Monday, August 3, 2009

Uncle Sam and Sallie Mae need to go their separate ways

time for sallie may to take a hike. http://blog.nj.com/njv_linda_stamato/2009/08/uncle_sam_and_sallie_mae_need.html

Nice article about why Sallie Mae and government need to go their seperate ways.
"One way we can make college more affordable -- because a lot of young people have been asking me about this on the campaign trail -- is by reforming a wasteful system of student loans that benefits private banks at the cost of taxpayers. Private lenders are costing America's taxpayers more than 15 million dollars every day and provide no additional value except to the banks themselves. I think the system needs to be fixed." (Barack Obama in Yale Daily News: May, 2007)

The new Student loan reform bill contains the essence of Obama's reform proposal: Scrap the existing program--so that all federal loans are made directly by the government--in order to save billions of dollars in subsidy payments to lenders and make it possible to redirect money to pay for expanded grant aid to needy students. According to the Congressional Budget Office, replacing subsidized loans made by private banks with direct government lending would save between $87 and $94 billion over the next decade.

Under the bill, banks and other lenders would no longer "originate" federal student loans--there is no need for a "middle man"--but they can service them. And guarantors can compete for grants to provide borrower services like financial-literacy education, default prevention, and borrower retention.

Given the money banks and private lenders get from this cash cow, however, they aren't walking away. Lobbying to stay in the game is unrelenting. In "Student loans: Use public funds for college students, not for banks and private lenders," I highlighted the efforts of Citibank to defeat the reform legislation.

Recently, efforts by Sallie Mae have now come to light. Sallie Mae, the nation's largest student-loan company, spent $3.4 million on lobbying in the first half of this year in an effort to persuade lawmakers to consider alternatives to President Obama's plan to end bank-based lending to students and replace it with direct lending, according to an analysis by the Chronicle, the Center for Responsive Politics andThe Huffington Post.

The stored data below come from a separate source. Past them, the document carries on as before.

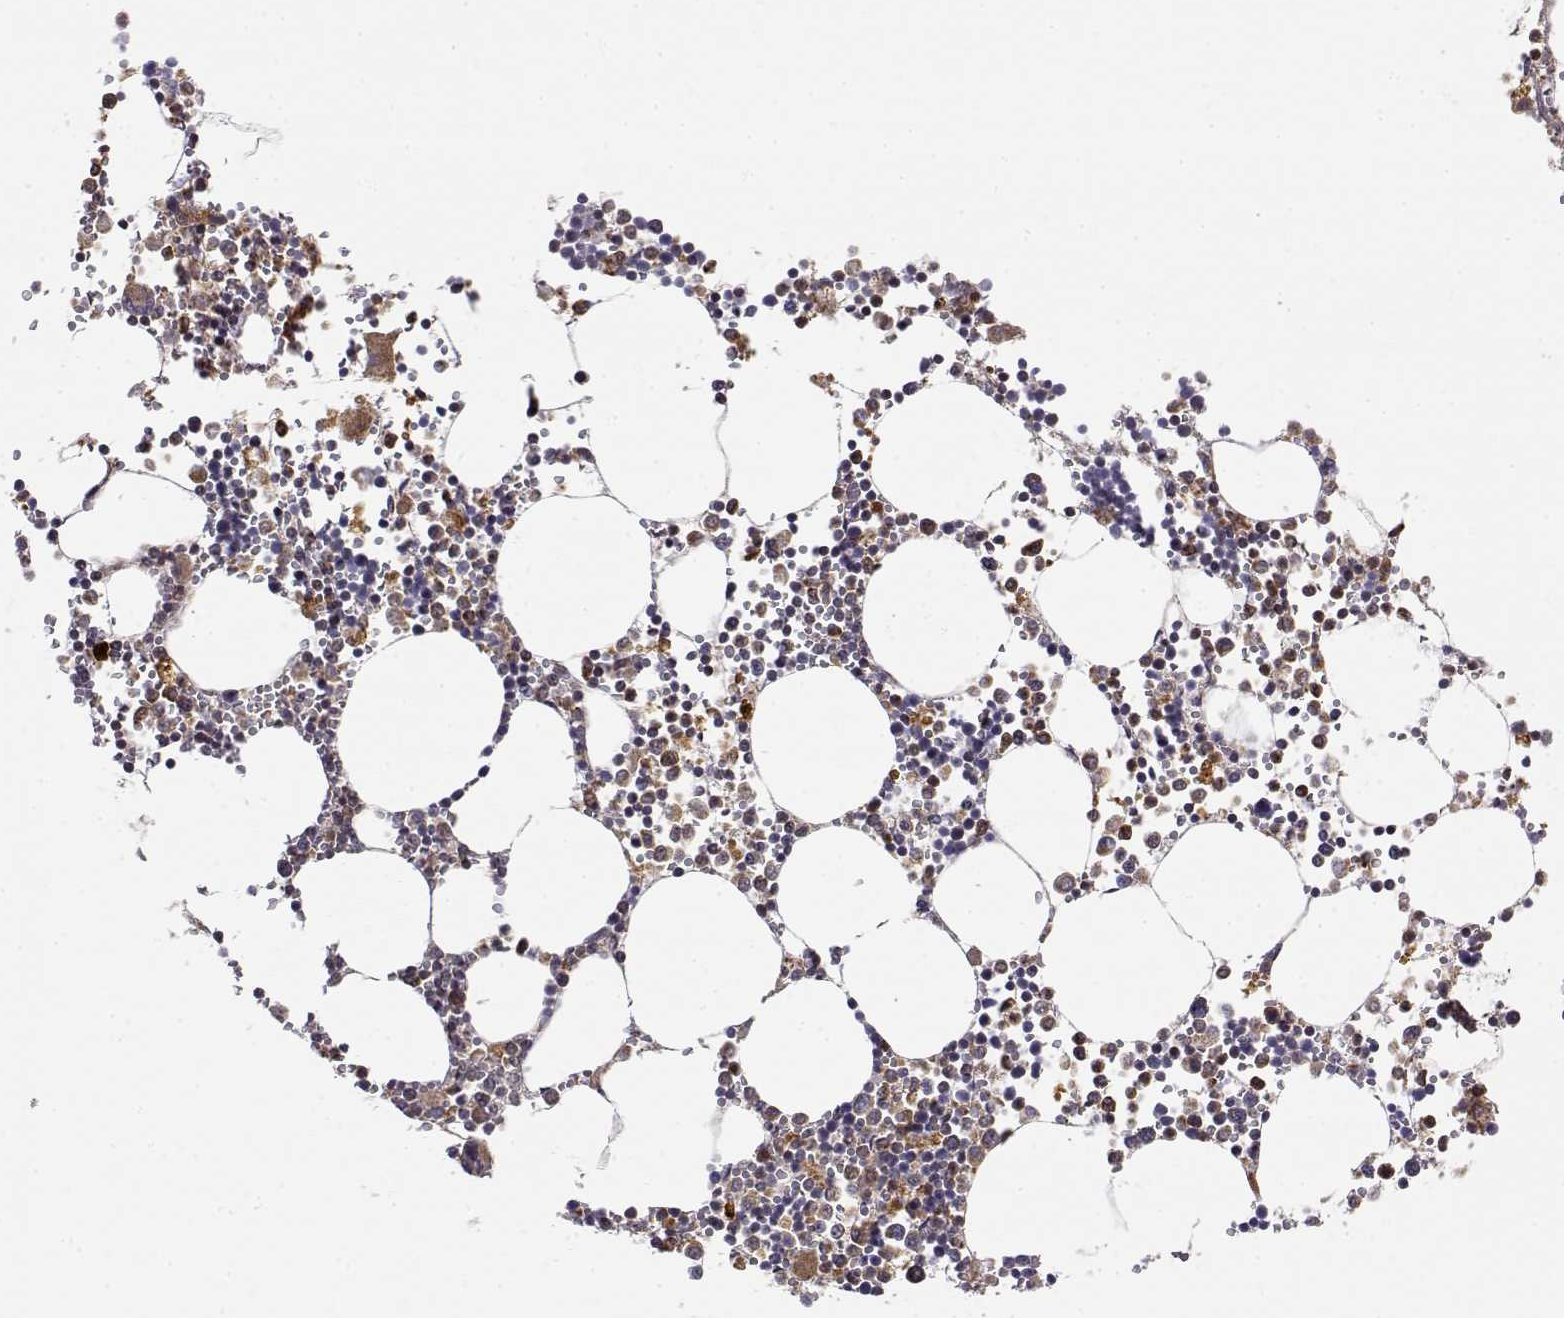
{"staining": {"intensity": "moderate", "quantity": ">75%", "location": "cytoplasmic/membranous"}, "tissue": "bone marrow", "cell_type": "Hematopoietic cells", "image_type": "normal", "snomed": [{"axis": "morphology", "description": "Normal tissue, NOS"}, {"axis": "topography", "description": "Bone marrow"}], "caption": "A photomicrograph of bone marrow stained for a protein exhibits moderate cytoplasmic/membranous brown staining in hematopoietic cells. (DAB IHC with brightfield microscopy, high magnification).", "gene": "RNF13", "patient": {"sex": "male", "age": 54}}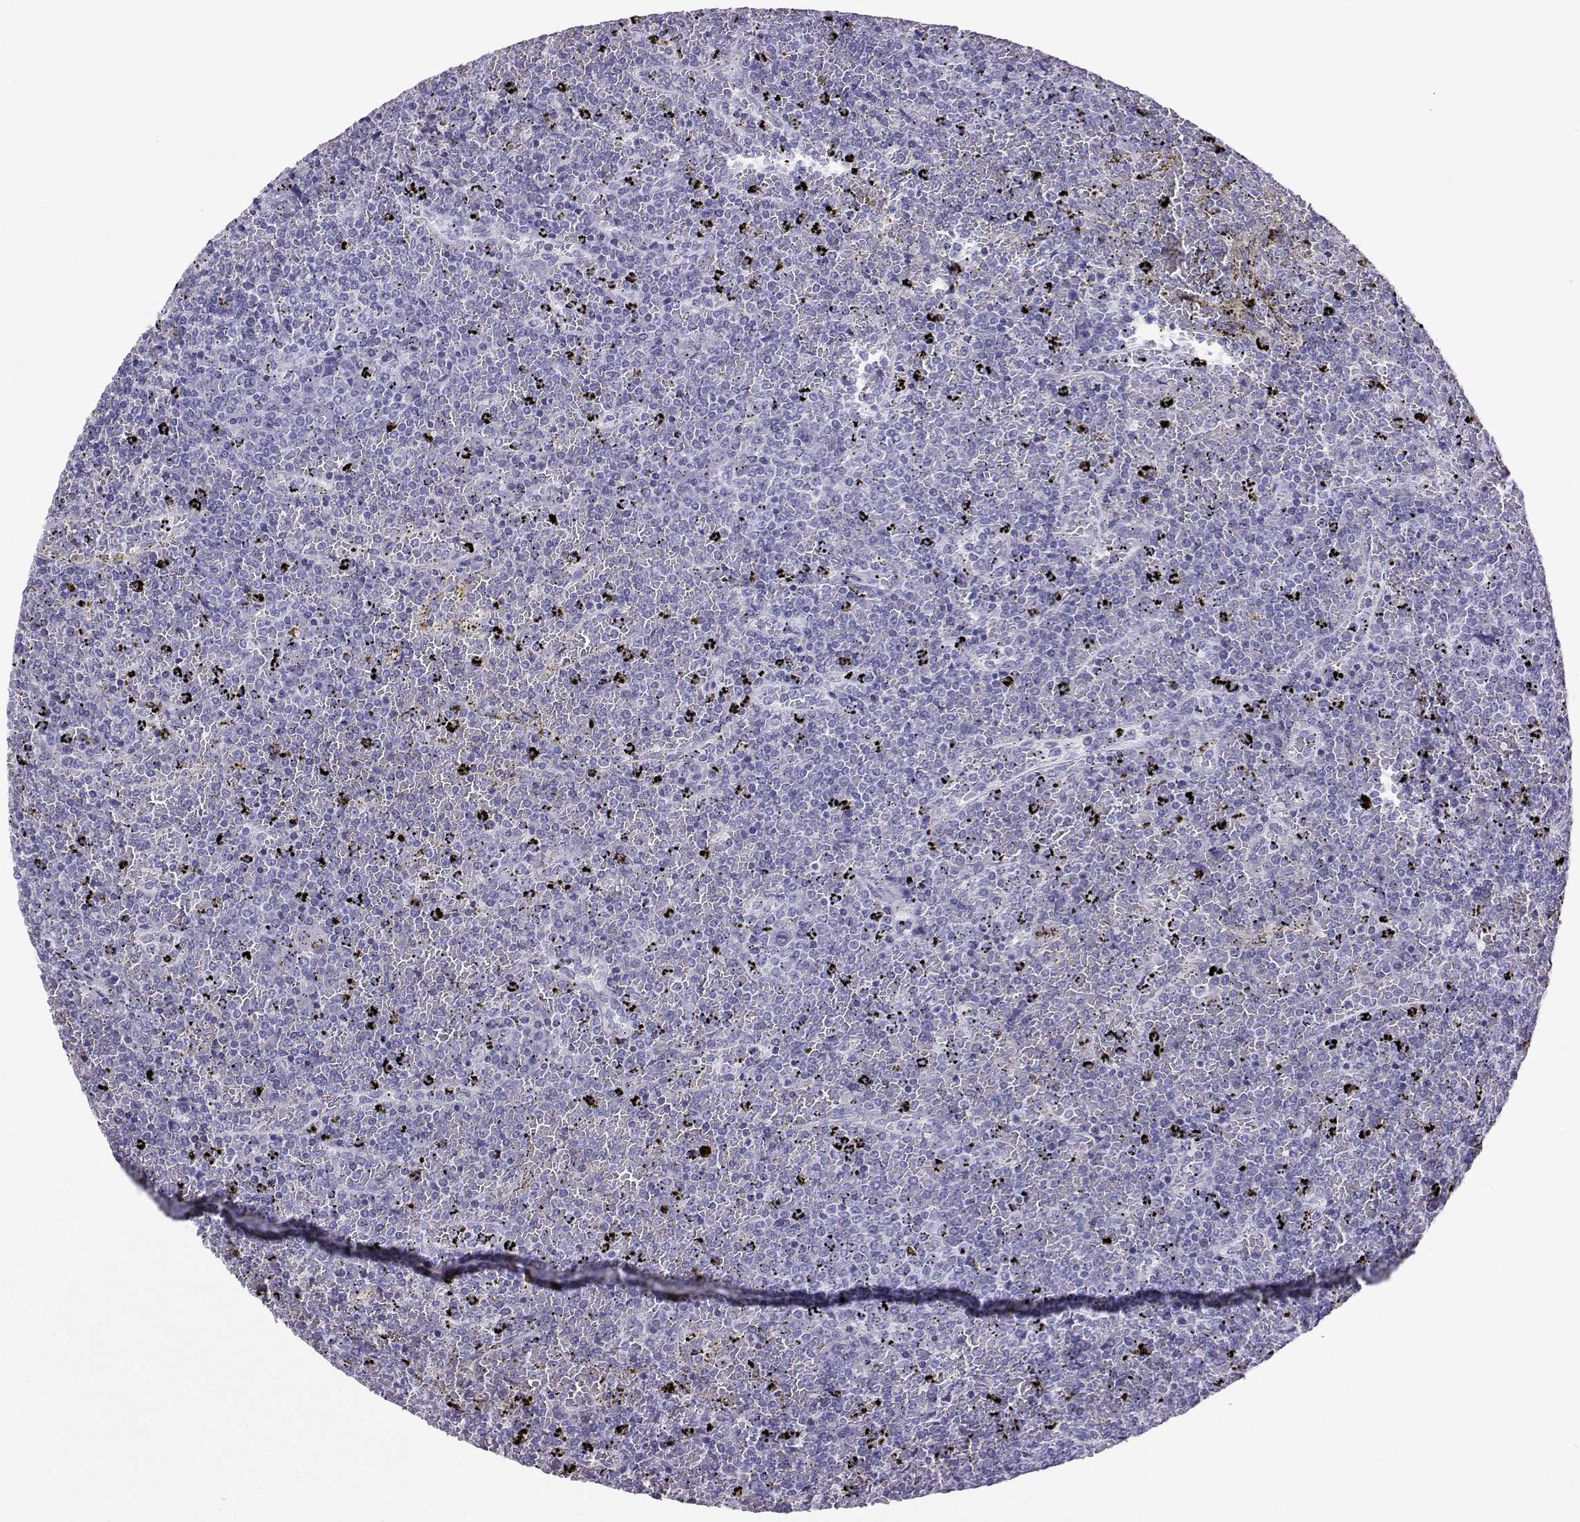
{"staining": {"intensity": "negative", "quantity": "none", "location": "none"}, "tissue": "lymphoma", "cell_type": "Tumor cells", "image_type": "cancer", "snomed": [{"axis": "morphology", "description": "Malignant lymphoma, non-Hodgkin's type, Low grade"}, {"axis": "topography", "description": "Spleen"}], "caption": "This is an immunohistochemistry (IHC) micrograph of human low-grade malignant lymphoma, non-Hodgkin's type. There is no staining in tumor cells.", "gene": "LORICRIN", "patient": {"sex": "female", "age": 77}}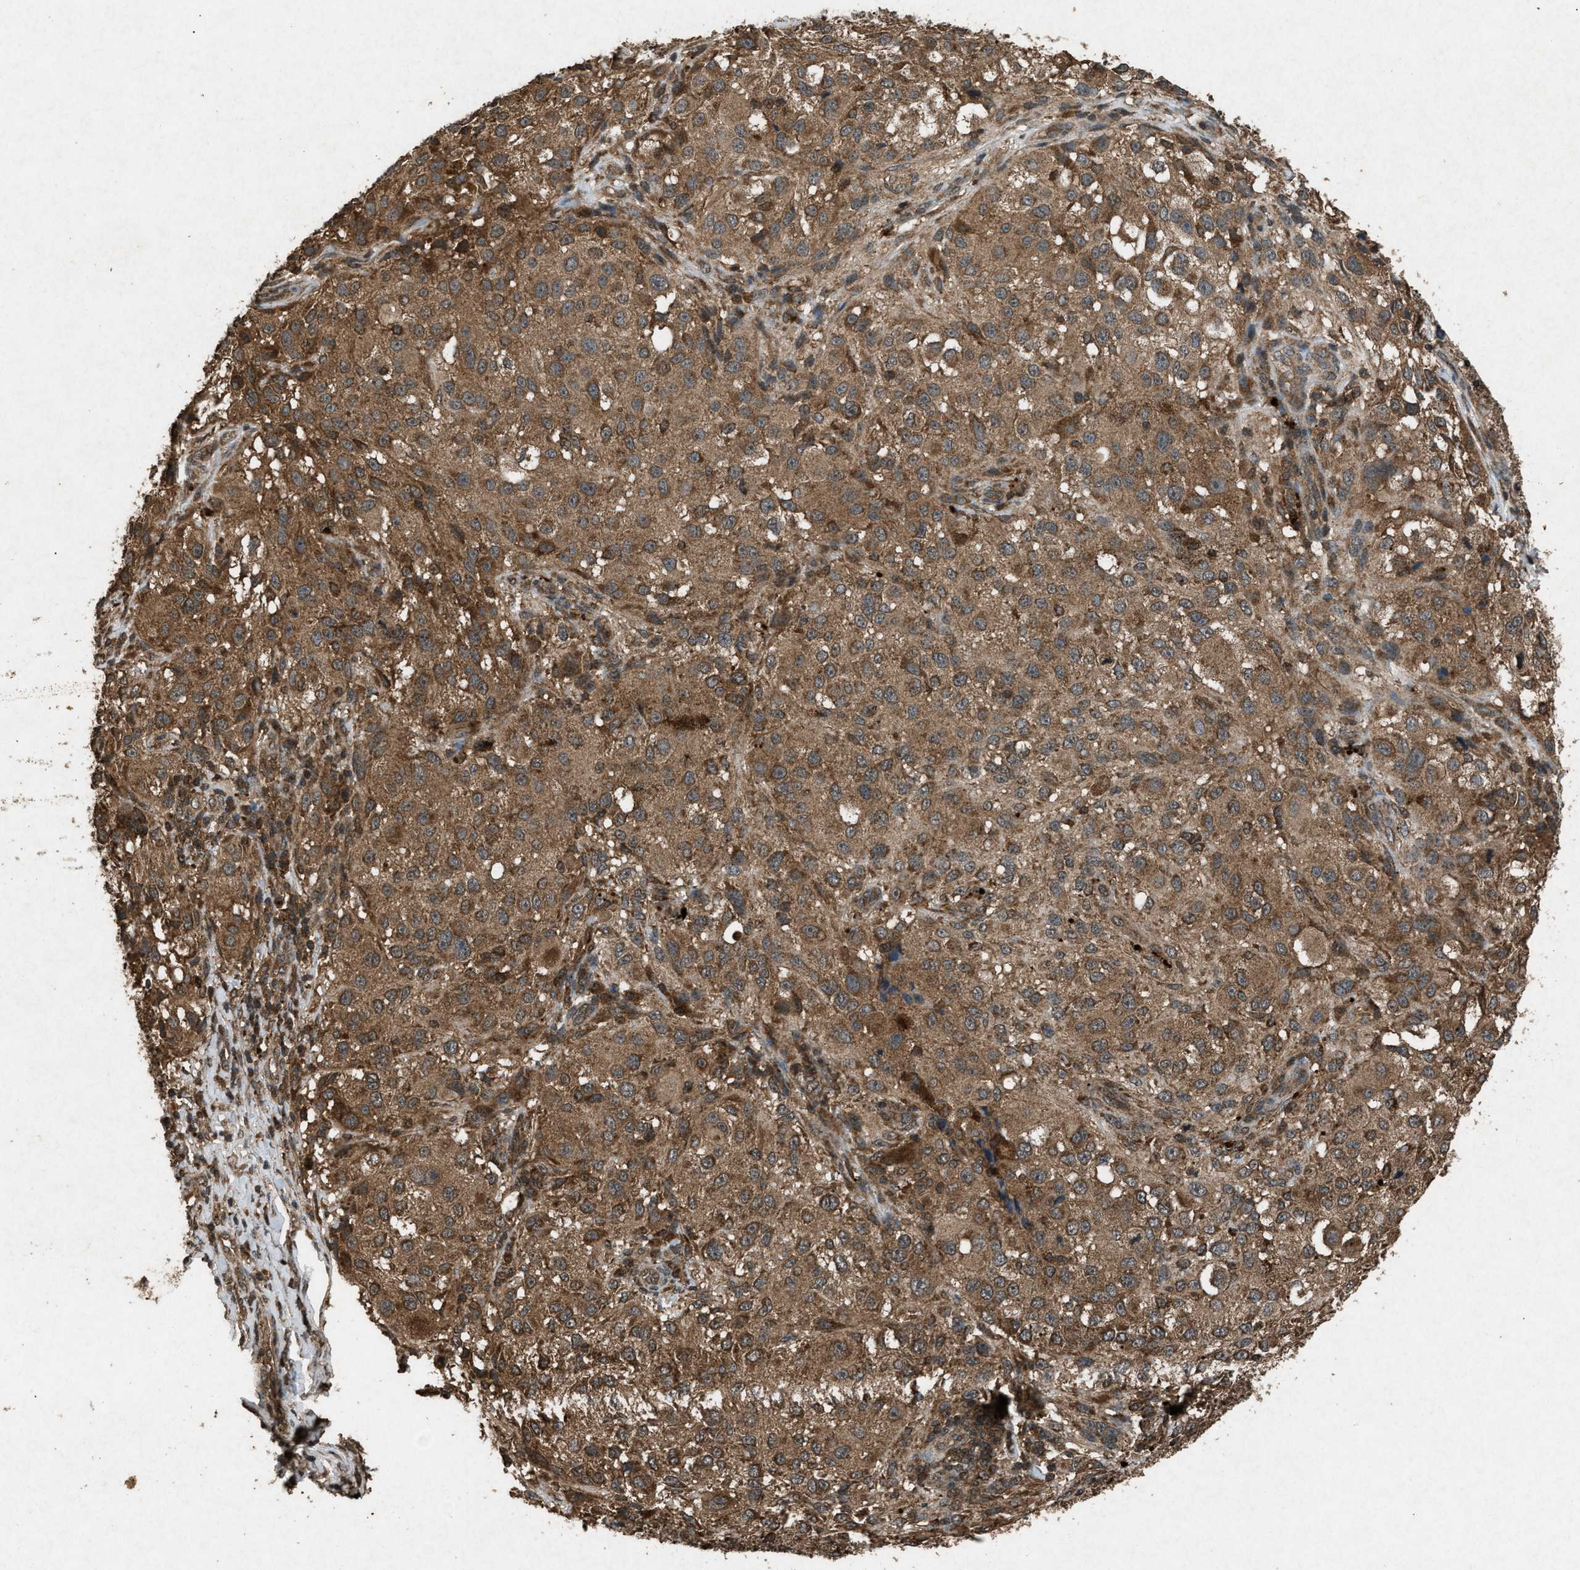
{"staining": {"intensity": "moderate", "quantity": ">75%", "location": "cytoplasmic/membranous"}, "tissue": "melanoma", "cell_type": "Tumor cells", "image_type": "cancer", "snomed": [{"axis": "morphology", "description": "Necrosis, NOS"}, {"axis": "morphology", "description": "Malignant melanoma, NOS"}, {"axis": "topography", "description": "Skin"}], "caption": "Moderate cytoplasmic/membranous staining is identified in about >75% of tumor cells in melanoma. The protein is stained brown, and the nuclei are stained in blue (DAB IHC with brightfield microscopy, high magnification).", "gene": "OAS1", "patient": {"sex": "female", "age": 87}}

Sallie Mae is pushing a counterproposal that would allow student-loan companies to originate loans before selling them to the government. Such a great idea that Sallie Mae felt it necessary to hire several Washington-based lobbying firms, including a group led by Tony Podesta, a top Democratic fund raiser with longstanding ties to members of Congress, to push it. According to the Chronicle of Higher Education, its key hire was Jamie Gorelick, a deputy attorney general in the Clinton administration and partner in the law firm of Wilmer, Cutler, Pickering, Hale and Dorr. The firm billed Sallie Mae $270,000 for its work in the first half of 2009, according to the analysis.

Sallie Mae also showered campaign contributions on individual members of Congress, and on moderate "Blue Dog" Democrats. (The Blue Dogs have been the most vocal in their opposition to the president's plan, warning of job losses that could result from a switch to 100-percent direct lending.)

Enough already! Blatant lobbying on behalf of private interests can not be allowed to obscure the fact that it is public money we are talking about--public money--and the need to use as much of it as possible in direct support of students. If aiding banks and private lenders has merit, and creating private jobs with public funds is defensible, let's do it directly and transparently and with sufficient safeguards--not indirectly as a subsidy for dispensing public funds (which the government also guarantees!).

Let's cut through all the rhetoric and do what's right and sensible. Let's reform the student aid program once and for all and put our dollars where the needs are--with the students. That the banks can (and will) take care of themselves is clear from the week's headlines.


Personal note from blog owner: About damm time someone speaks sense about this issue.